Tuesdays, Wednesdays and Fridays I teach at the Kunming number 28 high school. It is a girls' school. I teach 8 classes of about 40 girls a week. Half the classes are city girls and half of them countryside girls and there is a huge difference in attitude. Although I have my favorite and least favorite class, I pretty much managed to create a welcome language learning environment in all of them and the girls have an improving mindset about learning language. I have a great time teaching them. The salary in this school is not too high, but it's my oldest workplace and I just stay loyal to them.
My favorite class, the first one on Tuesday.
During class.
Do you understand?
Last year I started working for Kunming number 1 high school, in a special program for financially privileged students outlined by a British organisation called NCC. This program was focussed on getting the students ready for studying in universities abroad. I had a great chance to get some experience teaching the more complicated English that is needed for the IELTS and TOEFL exams. Apart from this I was asked to teach a course called "cultural studies". In those classes I had to guide the students in doing some individual research and writing a quasi scientific paper about the difference between the Chinese and Western education systems. Although the students didn't do a good job at all, I was very stimulated by the idea of a course like this.
Some of the NCC students performing a play, showing off their break dancing skills.Obviously, the NCC program has been struggling. It starts from the completely false premises that it won't leave any students behind. This may sound very promising to rich factory owners with lazy kids, but it is just not coherent with reality. Some kids are just not made for school and especially not for university abroad. The exuberantly high tuition that parents pay for their kids made the management keep students in the program whatever happened. So with this greatly inconsistent strategy in place it was quite a struggle to motivate some of those lazy, rich kids to start working. The students were nice, for sure, and I liked being among them. But there was a great deal of motivation lacking. The management didn't handle those issues efficiently and was communicating indirectly to all parties. They indirectly communicated to me that they were going into the next inefficient reform, and that there was no place left for a part-time teacher. It proved to be a blessing in disguise...
Recently, I made some new contacts that offer me a course for high school kids. The kids are all planning to go abroad, and the course should prepare them for their time in a foreign university. As I have quite some experience with classes like this, the school asks me not only to teach, but also to develop a curriculum and syllabus. The parents are paying quite some money for this course as well, but as it is a private school, the kids are bound to be much more driven and motivated. I have started working on this curriculum as soon as I heard about the lessons. The first thing that I have to take into account that the lessons should be as fun and interactive as possible. It should also have a very solid outline and captivating lesson plans. A big mistake that foreign teachers make when they try to prepare Chinese kids for the much freer education systems abroad, is that they fixate only on the freedom. Doing this, the lessons tend to get chaotic and without any obvious goals.
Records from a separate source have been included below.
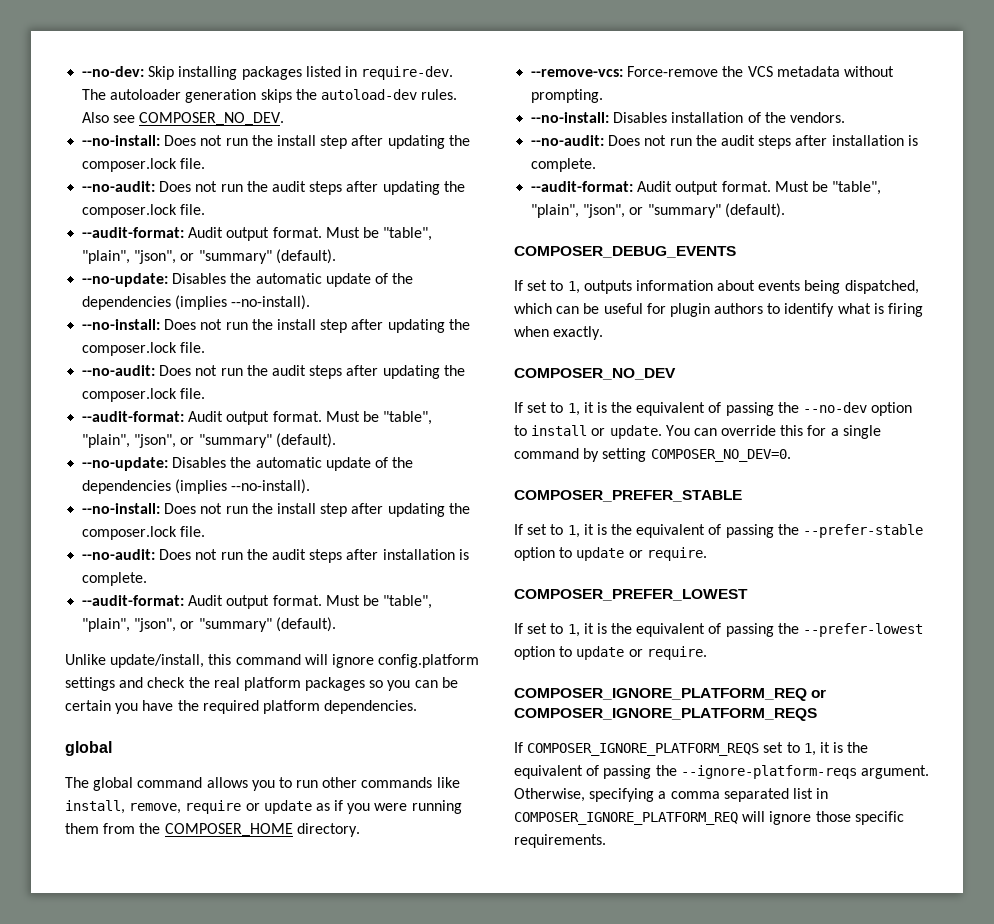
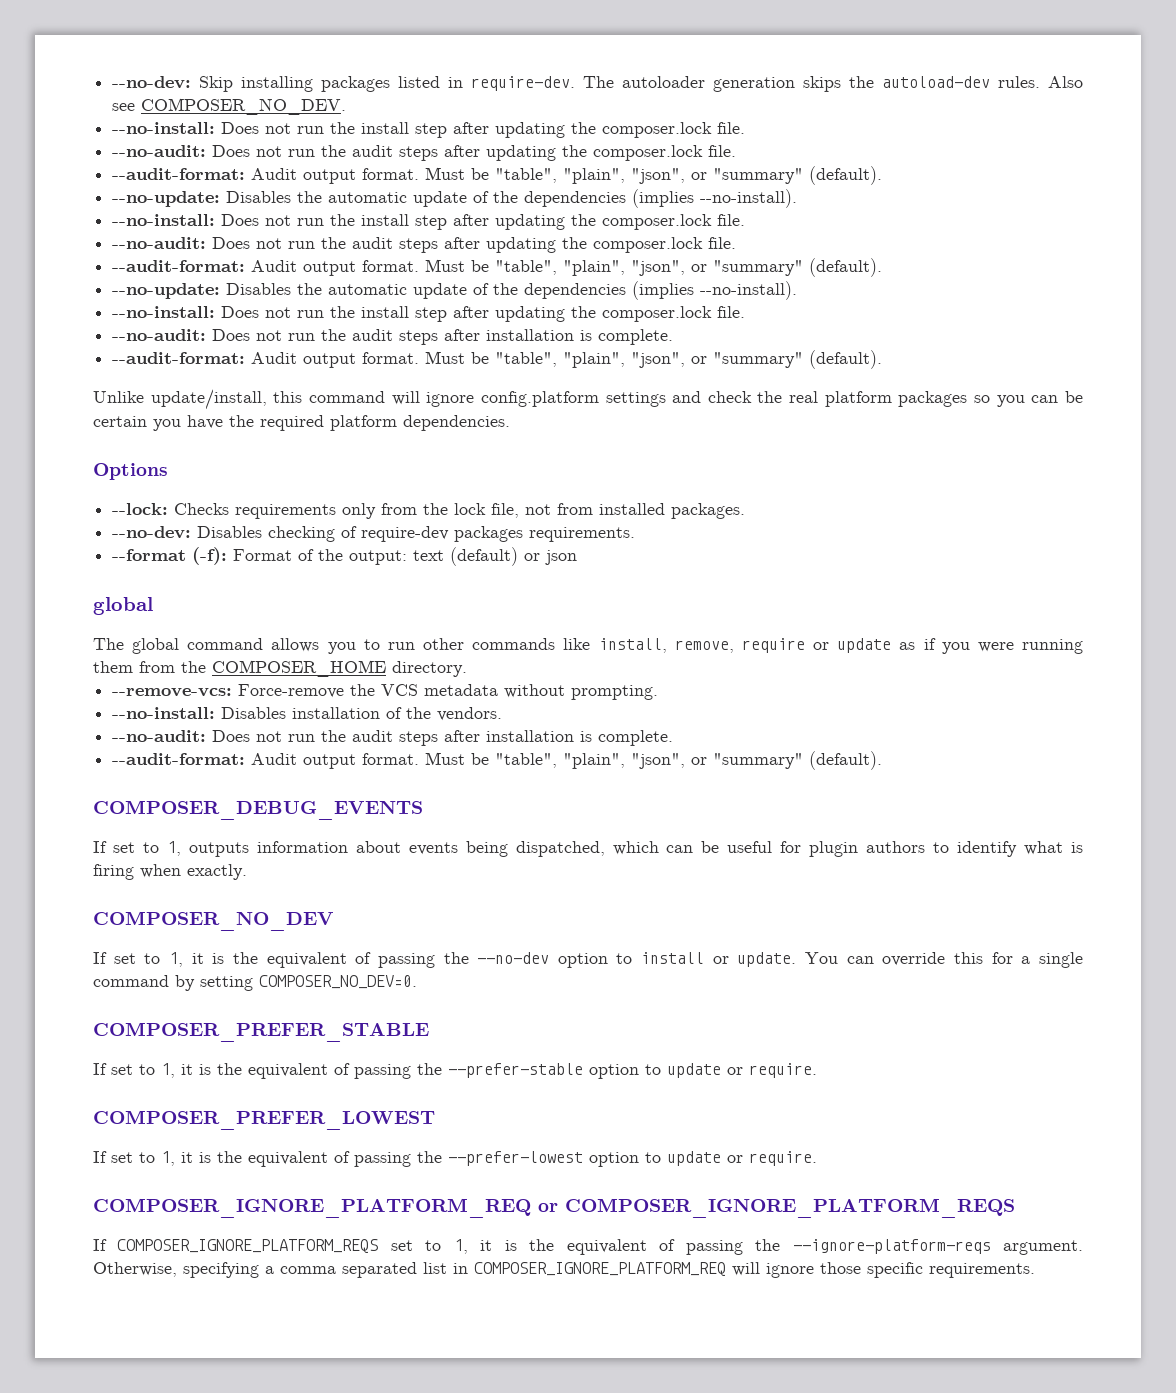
(418, 707) none -> [93,463,168,480] [112,503,746,519] [112,526,636,542] [112,547,578,566] // Options // --lock: Checks requirements only from the lock file, not from installed packages. // --no-dev: Disables checking of require-dev packages requirements. // --format (-f): Format of the output: text (default) or json

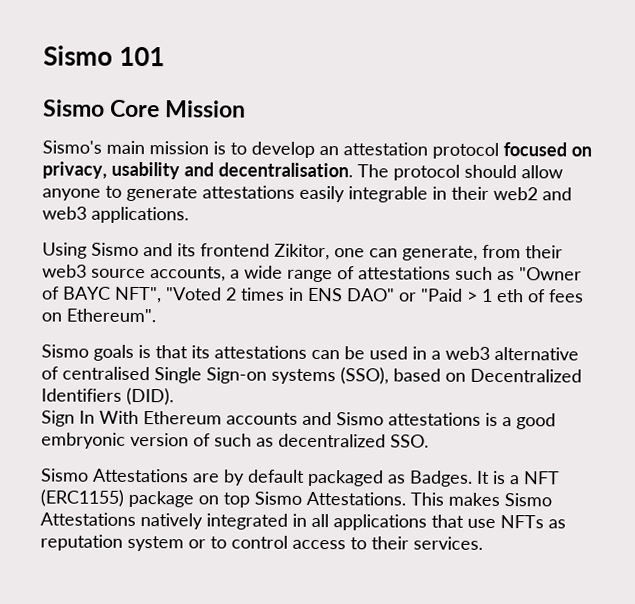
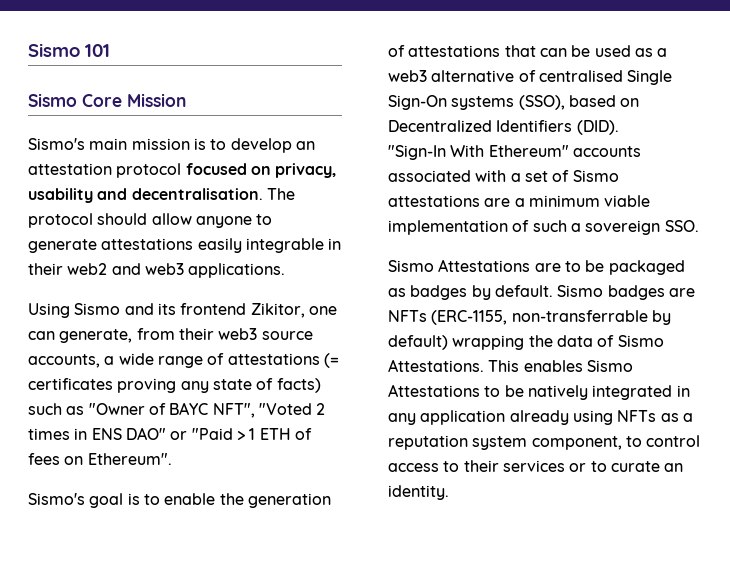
(451, 273) none -> [323,353,339,368] [28,378,321,393] (= certificates proving any state of facts)
[497,289,524,303] eth -> [259,428,291,440] ETH
[41,344,307,361] Sismo goals is that its attestations -> [28,493,331,508] [388,45,536,57] Sismo's goal is to enable the generation of attestations that
[412,346,427,360] in -> [634,48,653,57] as
[206,367,267,384] Sign-on -> [388,95,447,110] Sign-On
[41,410,556,430] [41,432,429,449] [40,468,560,487] [40,489,250,508] Sign In With Ethereum accounts and Sismo attestations is a good embryonic version of such as decentralized SSO. // Sismo Attestations are by default packaged as Badges. It is a NFT (ERC1155) package on top -> [388,145,641,160] [388,170,619,182] [388,195,651,207] [388,220,699,235] [388,259,685,275] [388,285,695,300] [388,310,671,325] [388,335,615,350] "Sign-In With Ethereum" accounts associated with a set of Sismo attestations are a minimum viable implementation of such a sovereign SSO. // Sismo Attestations are to be packaged as badges by default. Sismo badges are NFTs (ERC-1155, non-transferrable by default) wrapping the data of
[448,492,552,507] [40,512,136,526] makes Sismo Attestations -> [523,360,633,372] [388,384,524,397] enables Sismo Attestations to be
[311,513,496,531] all applications that use -> [388,410,613,425] any application already using
(566, 524) none -> [682,413,693,422] a
[188,539,206,549] or -> [531,436,622,450] component,
[413,536,483,550] services. -> [502,460,684,472] [388,485,449,500] services or to curate an identity.

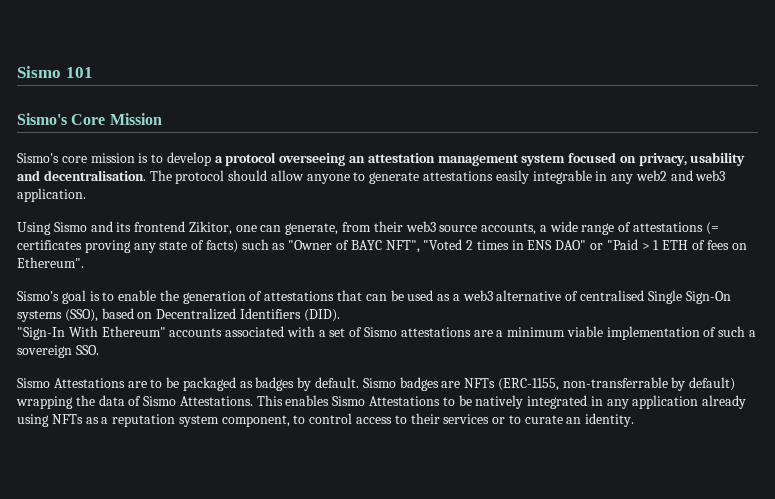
[28,93,77,107] Sismo -> [17,113,67,125] Sismo's
[89,138,128,150] main -> [61,156,87,163] core
[295,141,315,150] [28,163,182,178] an attestation protocol -> [214,152,566,166] a protocol overseeing an attestation management system
[28,263,63,275] their -> [611,174,634,184] any
[188,263,286,278] applications. -> [17,188,86,202] application.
In my curriculum I have quite a few important goals. Instead of only introducing the kids to the freedom of the system, like it is in their imagination, I try to project them as responsible international students that are studying mainly to enrich their minds and to get a more all-encompassing world view. With studying anything, it is crucial to understand that there should always be a combination of old fashioned rote learning and the use of creativity. In our lessons, we will look at some case studies about cultural misunderstanding about "the West" and "the East". The students will be asked to read, write, research, discuss and present about those case studies. As the whole thing is in English, the language learning involved in this course will be based on how much trouble the students have with grasping the material. I will be working together with two professional assistants, who will help me recognize those problems. My goals are to make the students more responsible, inquisitive, critical, assertive, open minded, worldly, objective, independent and aware. I can put a lot of my creativity and working experience into this project, and it is very stimulating. And eventually, it might turn out to be lucrative as well...
As you might have concluded, I'm very happy with my job as an English teacher in China. People sometimes react like: "Oh, yeah of course, a teacher..." or "Oh I'm so happy I don't have to teach." They tend to downplay the job like something everybody can do. They insinuate that it is just an unimportant and irresponsible way of making some easy money as a foreigner. But while there are probably plenty of people who don't take the job seriously, I certainly don't see it that way. I am definitely not tired of my teaching job and will keep on doing it for a few more semesters for sure.